Return each line of the records below that contains the string "series".
***** Dataset extract
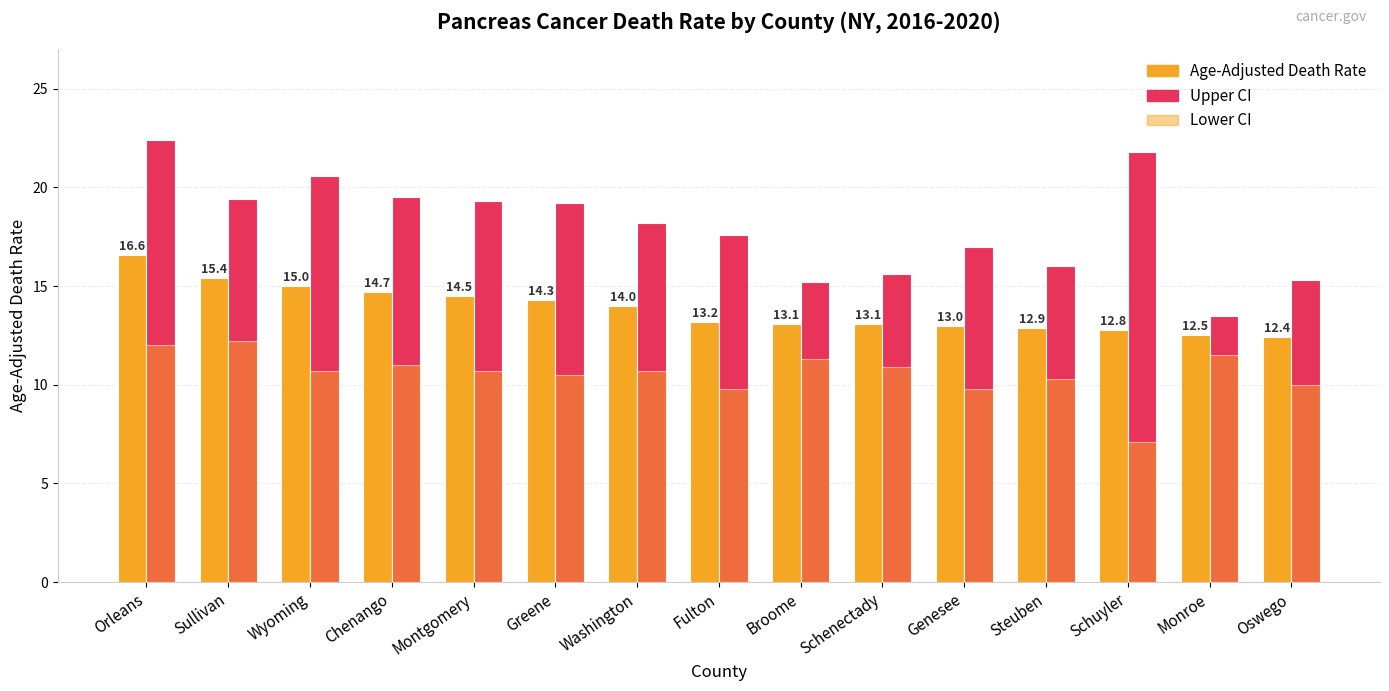

Between Sullivan and Montgomery, which is larger?

Sullivan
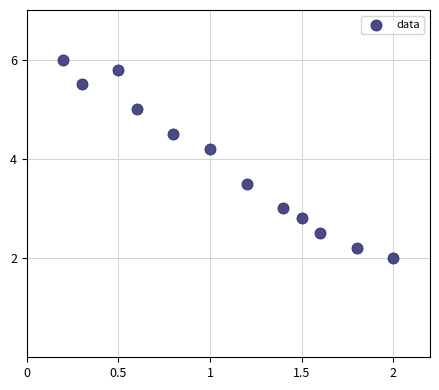

What Y value in the scatter plot is closest to 4?

4.2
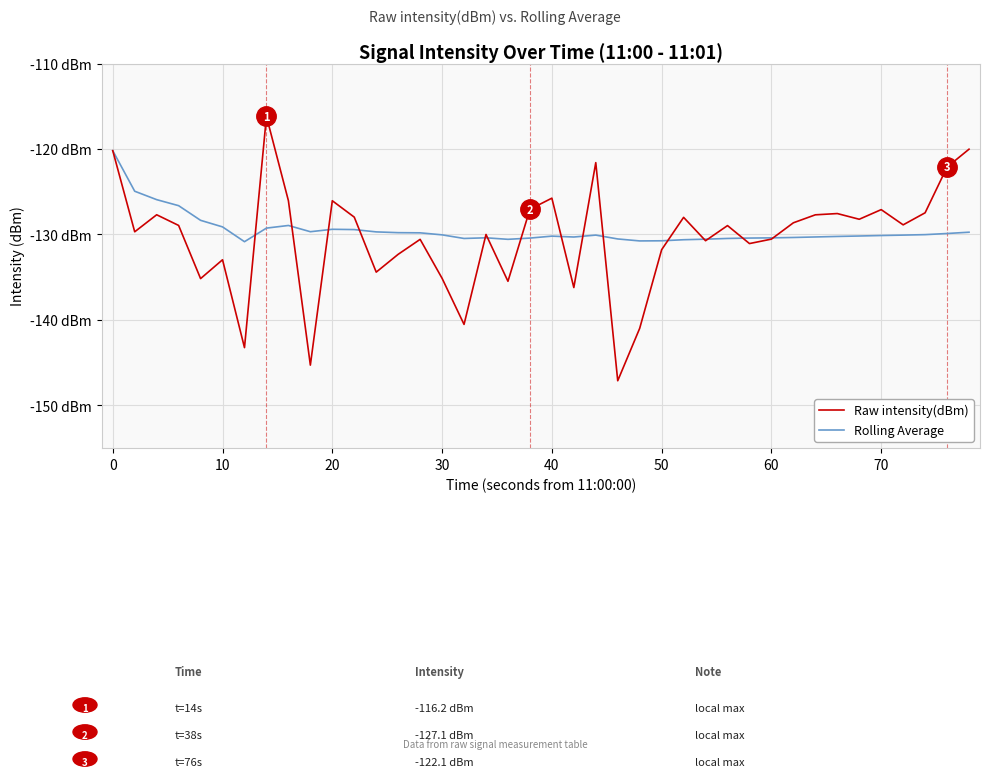

What is the difference between the maximum and minimum values in the Raw intensity(dBm) series?

30.9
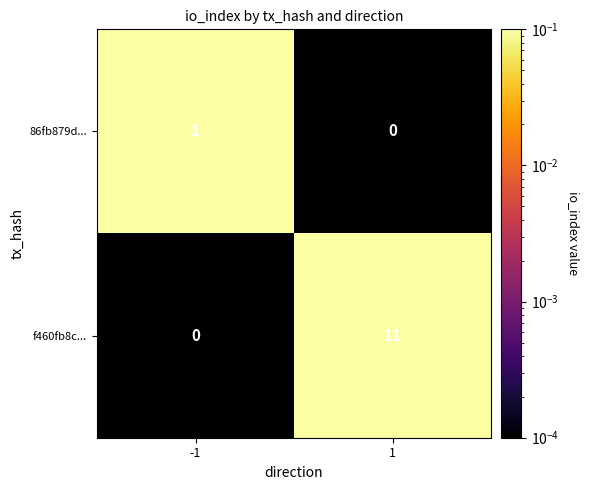

Reading left to right, transcribe all the data shown in this chart.

86fb879d...: -1=1	1=0
f460fb8c...: -1=0	1=11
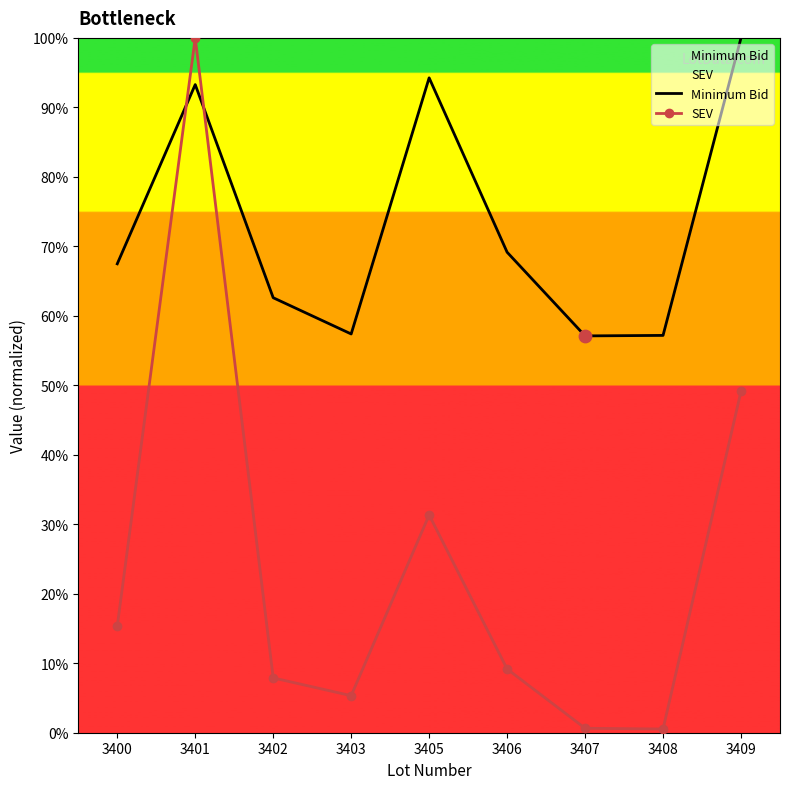

Is the value of SEV at 3400 greater than the value of Minimum Bid at 3402?

No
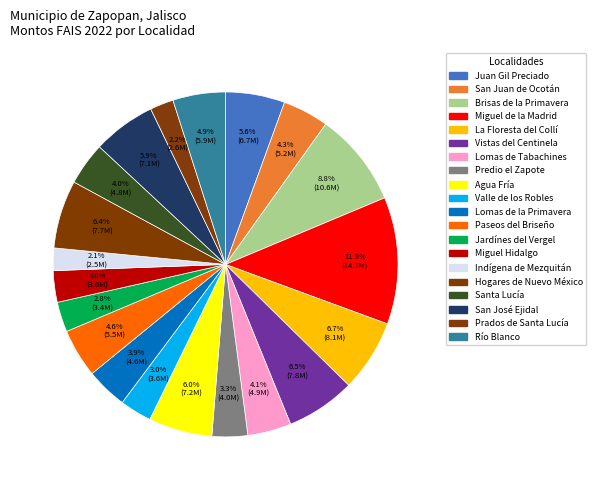

What percentage do Santa Lucía and Valle de los Robles together represent?

7.0%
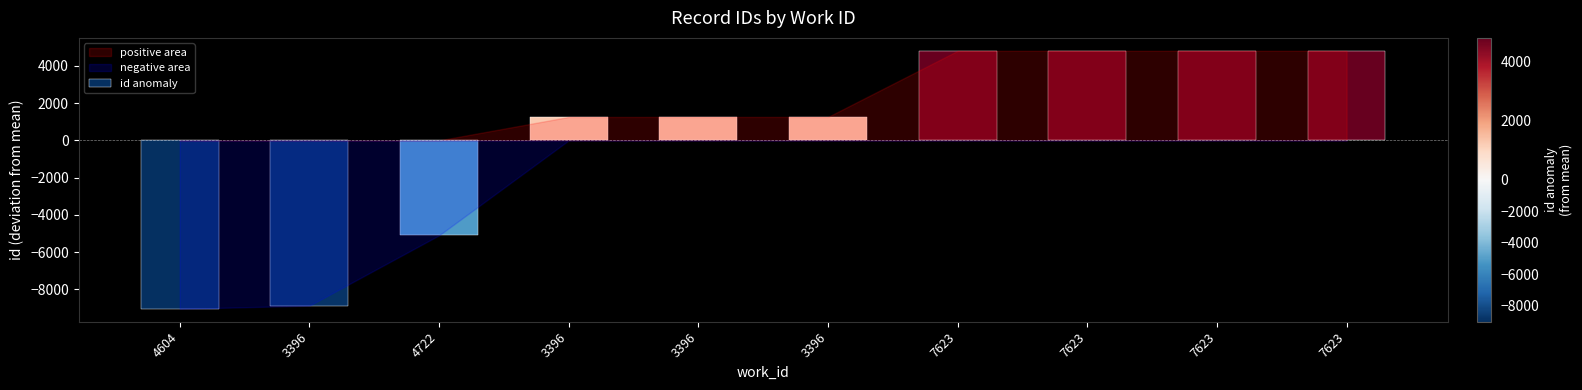

Count the number of data series in this chart.

1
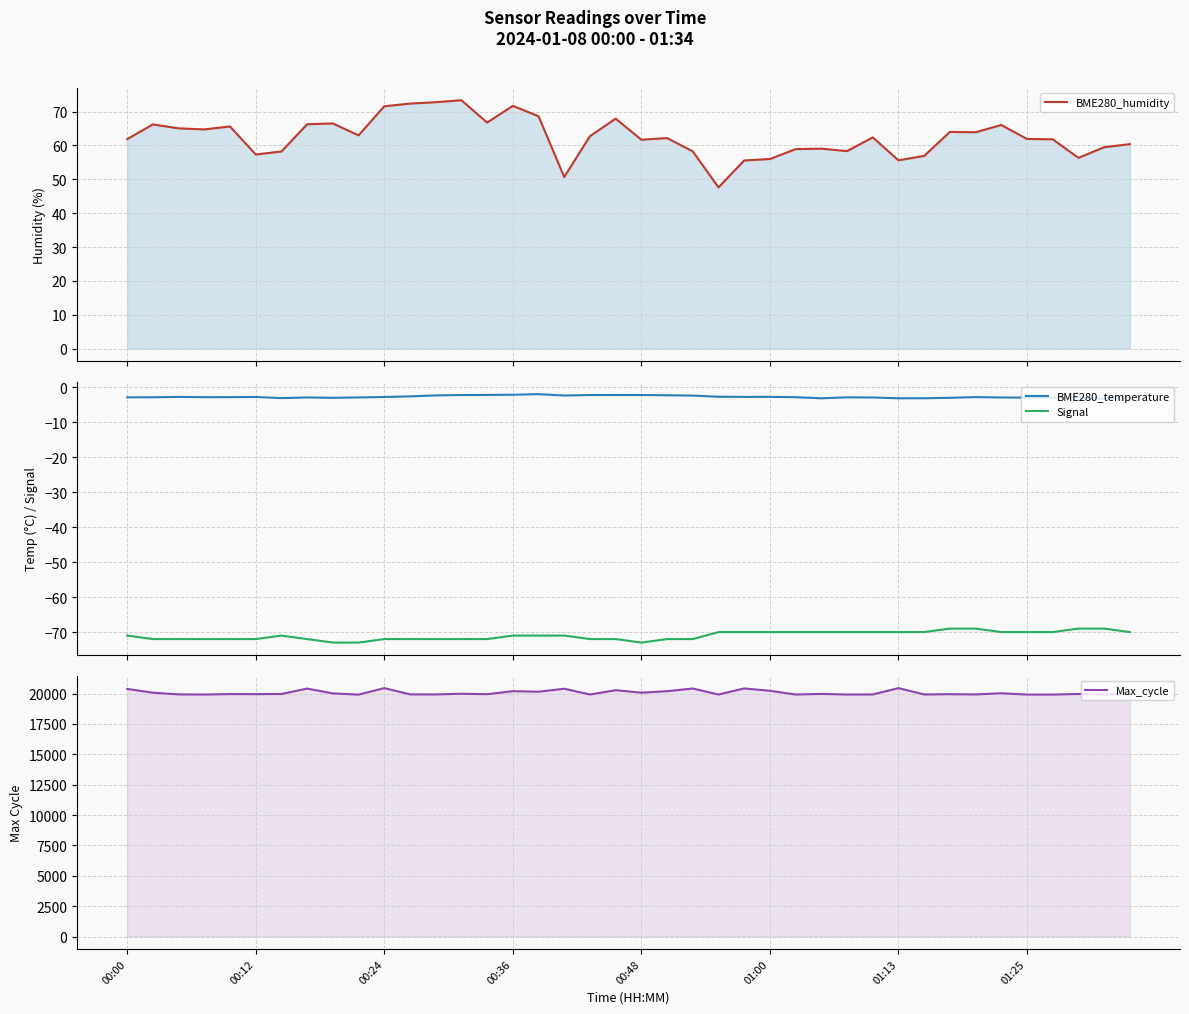

Reading right to left, list all the values displayed in this chart.

BME280_humidity: 60.4	59.5	56.3	61.8	61.9	66.0	63.9	64.0	56.9	55.6	62.4	58.3	59.0	58.9	56.0	55.6	47.6	58.2	62.2	61.7	67.9	62.8	50.7	68.6	71.7	66.8	73.4	72.8	72.4	71.6	63.0	66.5	66.3	58.2	57.3	65.6	64.7	65.0	66.2	61.9
BME280_temperature: -3.1	-3.3	-2.9	-3.0	-2.9	-2.9	-2.8	-3.0	-3.1	-3.1	-2.9	-2.9	-3.1	-2.8	-2.7	-2.7	-2.7	-2.4	-2.2	-2.2	-2.2	-2.2	-2.3	-1.9	-2.1	-2.2	-2.2	-2.3	-2.6	-2.8	-2.9	-3.0	-2.9	-3.1	-2.8	-2.8	-2.8	-2.7	-2.8	-2.9
Signal: -70.0	-69.0	-69.0	-70.0	-70.0	-70.0	-69.0	-69.0	-70.0	-70.0	-70.0	-70.0	-70.0	-70.0	-70.0	-70.0	-70.0	-72.0	-72.0	-73.0	-72.0	-72.0	-71.0	-71.0	-71.0	-72.0	-72.0	-72.0	-72.0	-72.0	-73.0	-73.0	-72.0	-71.0	-72.0	-72.0	-72.0	-72.0	-72.0	-71.0
Max_cycle: 19955.0	19922.0	19971.0	19921.0	19921.0	20027.0	19932.0	19952.0	19929.0	20450.0	19931.0	19924.0	19974.0	19925.0	20232.0	20424.0	19925.0	20419.0	20199.0	20075.0	20279.0	19925.0	20401.0	20155.0	20199.0	19951.0	19989.0	19931.0	19939.0	20452.0	19917.0	20015.0	20413.0	19968.0	19958.0	19960.0	19925.0	19936.0	20074.0	20386.0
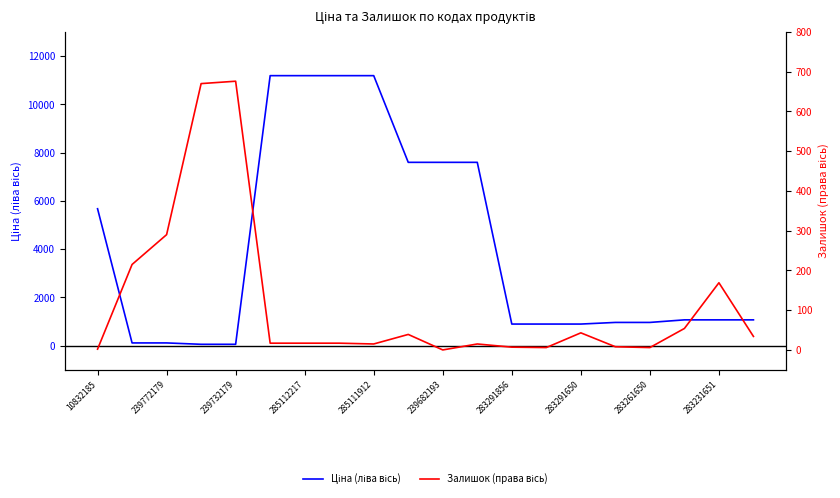

Rank the series by their average value, from highest to lowest.

Ціна (ліва вісь), Залишок (права вісь)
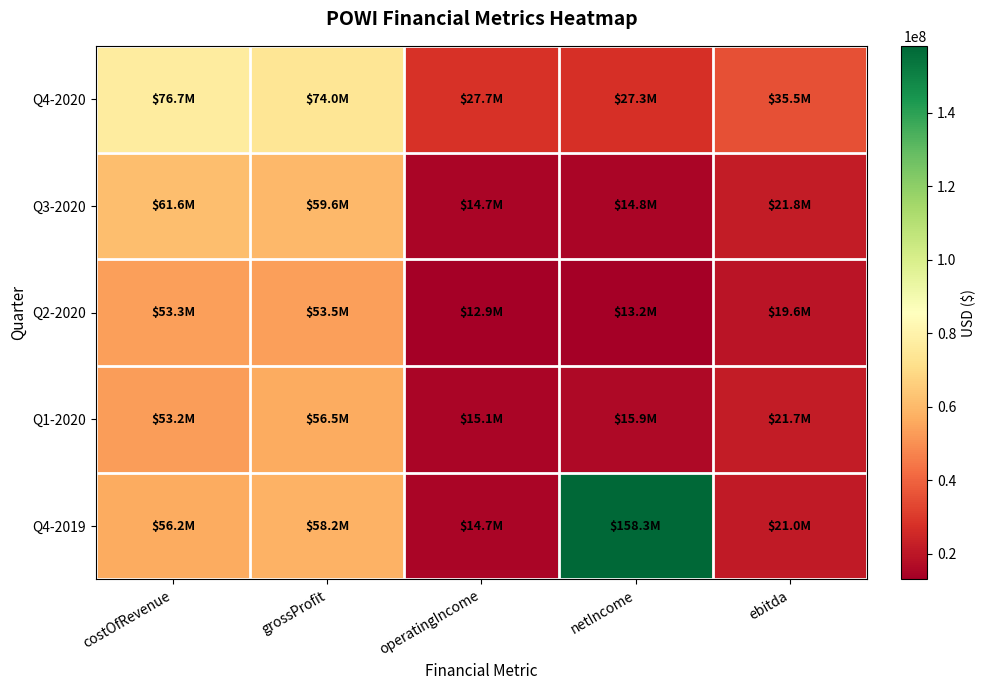

Reading left to right, transcribe all the data shown in this chart.

Q4-2020: costOfRevenue=76688000	grossProfit=74005000	operatingIncome=27727000	netIncome=27278000	ebitda=35475000
Q3-2020: costOfRevenue=61560000	grossProfit=59569000	operatingIncome=14741000	netIncome=14820000	ebitda=21819000
Q2-2020: costOfRevenue=53296000	grossProfit=53536000	operatingIncome=12925000	netIncome=13192000	ebitda=19596000
Q1-2020: costOfRevenue=53184000	grossProfit=56480000	operatingIncome=15094000	netIncome=15886000	ebitda=21699000
Q4-2019: costOfRevenue=56232000	grossProfit=58225000	operatingIncome=14674000	netIncome=158291000	ebitda=20975000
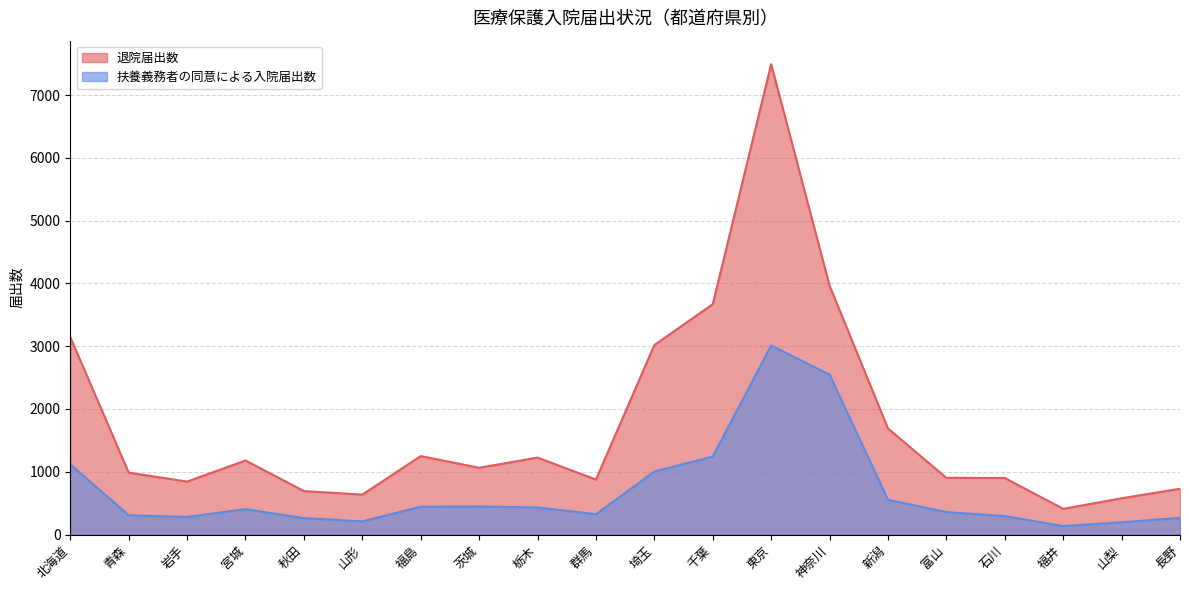

True or false: 退院届出数 and 扶養義務者の同意による入院届出数 cross at least once.

False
**********
Result below »
What is the difference between the maximum and minimum values in the Raw intensity(dBm) series?
Count the number of data series in this chart.
Rank the series by their average value, from highest to lowest.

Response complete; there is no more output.